The recent withdrawal of Ankara’s push to regulate how doner kebabs should be made across the European Union speaks volumes about the limits of Erdogan’s cultural ambitions. By insisting that the doner must be recognized as a “national dish” of Turkey and prepared according to rigid standards, Erdogan’s government overstepped the invisible line between cultural pride and cultural imposition. Europe’s answer was blunt and unmistakable: once food is adopted into European life, it becomes part of Europe’s own culinary fabric, not a political export under permanent ownership of Ankara.
This episode is more than just about food. It is a microcosm of how Erdogan’s Turkey has tried to project influence across Europe, using migration and diaspora communities as vehicles to extend political and cultural reach. The kebab, embraced in German cities and reimagined in local ways, has become a staple of European street life, no less European than pizza or curry. Germany was right to say that its kebab is German now—an immigrant gift transformed into a local treasure, not something Ankara can dictate from afar. Erdogan underestimated how fiercely Europeans guard their sovereignty in culture as much as in politics.

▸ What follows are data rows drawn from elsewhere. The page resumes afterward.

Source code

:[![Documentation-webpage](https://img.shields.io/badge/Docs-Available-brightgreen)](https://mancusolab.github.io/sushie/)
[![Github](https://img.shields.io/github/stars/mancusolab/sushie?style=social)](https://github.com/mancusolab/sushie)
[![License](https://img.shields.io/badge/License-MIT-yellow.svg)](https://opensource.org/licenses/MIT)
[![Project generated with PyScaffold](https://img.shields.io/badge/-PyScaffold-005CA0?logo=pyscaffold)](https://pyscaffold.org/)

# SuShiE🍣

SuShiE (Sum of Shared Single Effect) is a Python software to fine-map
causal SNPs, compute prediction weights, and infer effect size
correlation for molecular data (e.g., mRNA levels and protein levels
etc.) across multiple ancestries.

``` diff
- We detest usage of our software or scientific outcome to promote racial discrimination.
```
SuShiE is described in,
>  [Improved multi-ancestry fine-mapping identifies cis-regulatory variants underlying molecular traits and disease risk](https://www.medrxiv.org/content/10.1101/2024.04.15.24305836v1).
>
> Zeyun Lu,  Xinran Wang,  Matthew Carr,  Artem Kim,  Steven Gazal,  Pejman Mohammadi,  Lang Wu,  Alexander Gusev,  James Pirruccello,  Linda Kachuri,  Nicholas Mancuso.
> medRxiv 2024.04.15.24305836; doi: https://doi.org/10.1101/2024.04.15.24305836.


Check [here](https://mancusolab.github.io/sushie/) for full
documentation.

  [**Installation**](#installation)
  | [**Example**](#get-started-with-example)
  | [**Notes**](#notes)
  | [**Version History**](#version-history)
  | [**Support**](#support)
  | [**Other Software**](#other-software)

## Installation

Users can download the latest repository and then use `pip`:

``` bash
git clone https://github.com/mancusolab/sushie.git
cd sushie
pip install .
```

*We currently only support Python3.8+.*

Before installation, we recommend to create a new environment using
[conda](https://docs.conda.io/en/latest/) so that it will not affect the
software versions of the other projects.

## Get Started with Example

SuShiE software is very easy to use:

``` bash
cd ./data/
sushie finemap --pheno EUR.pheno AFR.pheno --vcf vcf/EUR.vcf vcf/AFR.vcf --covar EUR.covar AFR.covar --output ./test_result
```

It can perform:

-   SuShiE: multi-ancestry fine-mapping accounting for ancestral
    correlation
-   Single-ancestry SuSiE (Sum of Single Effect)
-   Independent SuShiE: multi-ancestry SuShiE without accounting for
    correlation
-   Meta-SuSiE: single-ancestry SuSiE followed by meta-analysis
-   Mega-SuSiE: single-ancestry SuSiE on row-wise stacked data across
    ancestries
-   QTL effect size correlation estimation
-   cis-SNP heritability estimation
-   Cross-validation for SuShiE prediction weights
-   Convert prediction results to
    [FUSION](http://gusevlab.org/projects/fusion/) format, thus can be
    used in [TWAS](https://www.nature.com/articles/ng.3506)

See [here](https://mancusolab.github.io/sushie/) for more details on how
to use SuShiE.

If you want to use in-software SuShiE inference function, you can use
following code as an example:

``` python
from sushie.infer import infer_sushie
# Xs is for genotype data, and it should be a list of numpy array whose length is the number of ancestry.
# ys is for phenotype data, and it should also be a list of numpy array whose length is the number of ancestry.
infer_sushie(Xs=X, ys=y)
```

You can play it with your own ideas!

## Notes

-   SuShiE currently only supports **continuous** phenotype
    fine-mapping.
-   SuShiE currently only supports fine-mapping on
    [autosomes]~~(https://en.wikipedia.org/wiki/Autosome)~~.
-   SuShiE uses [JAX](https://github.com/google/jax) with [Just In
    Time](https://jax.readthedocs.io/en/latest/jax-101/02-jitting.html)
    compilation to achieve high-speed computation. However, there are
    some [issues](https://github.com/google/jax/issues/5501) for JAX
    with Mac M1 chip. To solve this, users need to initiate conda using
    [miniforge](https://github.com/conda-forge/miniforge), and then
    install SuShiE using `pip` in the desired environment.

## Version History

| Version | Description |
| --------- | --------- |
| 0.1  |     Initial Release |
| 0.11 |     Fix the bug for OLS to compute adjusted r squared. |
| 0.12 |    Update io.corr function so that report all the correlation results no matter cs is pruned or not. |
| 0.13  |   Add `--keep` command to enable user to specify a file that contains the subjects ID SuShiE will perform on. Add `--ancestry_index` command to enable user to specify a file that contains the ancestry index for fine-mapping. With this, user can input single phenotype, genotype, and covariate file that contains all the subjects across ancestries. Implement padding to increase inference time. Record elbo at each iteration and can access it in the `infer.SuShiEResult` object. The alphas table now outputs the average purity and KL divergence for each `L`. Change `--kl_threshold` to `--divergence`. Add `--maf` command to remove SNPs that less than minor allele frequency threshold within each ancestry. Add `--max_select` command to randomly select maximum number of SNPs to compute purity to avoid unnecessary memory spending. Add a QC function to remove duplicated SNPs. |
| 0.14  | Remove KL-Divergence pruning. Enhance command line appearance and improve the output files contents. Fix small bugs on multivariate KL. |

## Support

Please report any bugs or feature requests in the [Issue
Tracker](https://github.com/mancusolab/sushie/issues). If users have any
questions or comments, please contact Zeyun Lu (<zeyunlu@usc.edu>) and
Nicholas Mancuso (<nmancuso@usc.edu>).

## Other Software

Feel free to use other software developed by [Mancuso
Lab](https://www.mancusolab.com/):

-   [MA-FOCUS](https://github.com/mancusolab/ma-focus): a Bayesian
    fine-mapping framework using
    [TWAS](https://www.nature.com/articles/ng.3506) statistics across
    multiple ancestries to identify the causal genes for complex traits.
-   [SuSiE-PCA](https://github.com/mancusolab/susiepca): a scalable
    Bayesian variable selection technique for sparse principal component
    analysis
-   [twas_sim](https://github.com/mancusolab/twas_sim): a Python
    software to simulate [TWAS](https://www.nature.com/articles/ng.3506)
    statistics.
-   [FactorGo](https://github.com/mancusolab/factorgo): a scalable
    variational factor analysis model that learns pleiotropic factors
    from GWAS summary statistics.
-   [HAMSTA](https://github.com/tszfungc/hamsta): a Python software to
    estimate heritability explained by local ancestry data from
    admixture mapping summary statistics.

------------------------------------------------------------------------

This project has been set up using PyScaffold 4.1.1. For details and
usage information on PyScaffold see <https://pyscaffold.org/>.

The backlash should serve as a warning to Ankara: cultural exchange works only when it is organic and free of coercion. Europe loves kebabs, but it will not tolerate being lectured on how to prepare them. Erdogan’s attempt to turn a shared meal into an instrument of Turkish soft power has collapsed under its own arrogance. By trying to police Europe’s kitchens, Turkey revealed more about its insecurities than its influence. Europe has spoken clearly: keep your rules at home, because in Berlin, Paris, or Rome, doner belongs to the people who eat it, not to the politicians in Ankara.